◆ **Task requirements**
Identify every line in the records below that contains the word "siniestro", and reproduce each one.

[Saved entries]
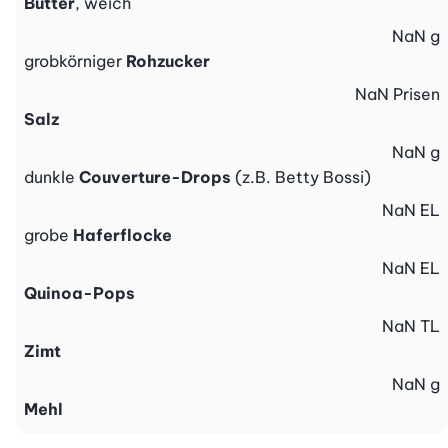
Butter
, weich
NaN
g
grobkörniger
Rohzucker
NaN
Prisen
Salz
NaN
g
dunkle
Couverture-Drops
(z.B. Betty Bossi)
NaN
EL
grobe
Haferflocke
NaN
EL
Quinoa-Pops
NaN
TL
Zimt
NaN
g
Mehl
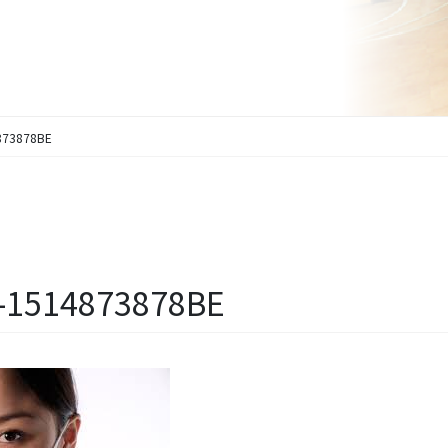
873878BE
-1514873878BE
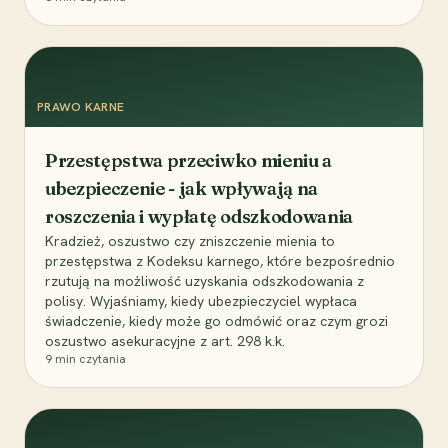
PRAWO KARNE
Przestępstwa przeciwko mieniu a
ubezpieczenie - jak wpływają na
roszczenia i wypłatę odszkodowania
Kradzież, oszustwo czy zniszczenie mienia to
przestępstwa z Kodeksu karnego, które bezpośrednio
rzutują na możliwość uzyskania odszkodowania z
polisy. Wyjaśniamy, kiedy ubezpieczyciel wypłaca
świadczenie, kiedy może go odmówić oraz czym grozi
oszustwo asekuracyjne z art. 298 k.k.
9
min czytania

* * *

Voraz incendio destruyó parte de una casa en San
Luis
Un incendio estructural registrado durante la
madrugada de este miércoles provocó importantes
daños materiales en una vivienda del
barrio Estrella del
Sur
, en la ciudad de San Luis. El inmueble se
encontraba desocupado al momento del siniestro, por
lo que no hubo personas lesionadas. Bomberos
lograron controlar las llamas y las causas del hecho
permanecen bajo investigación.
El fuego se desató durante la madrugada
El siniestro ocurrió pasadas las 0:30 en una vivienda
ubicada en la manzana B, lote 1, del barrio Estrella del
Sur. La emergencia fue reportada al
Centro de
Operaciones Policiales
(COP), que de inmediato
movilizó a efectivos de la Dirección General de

◆ **Reply**
encontraba desocupado al momento del siniestro, por
El siniestro ocurrió pasadas las 0:30 en una vivienda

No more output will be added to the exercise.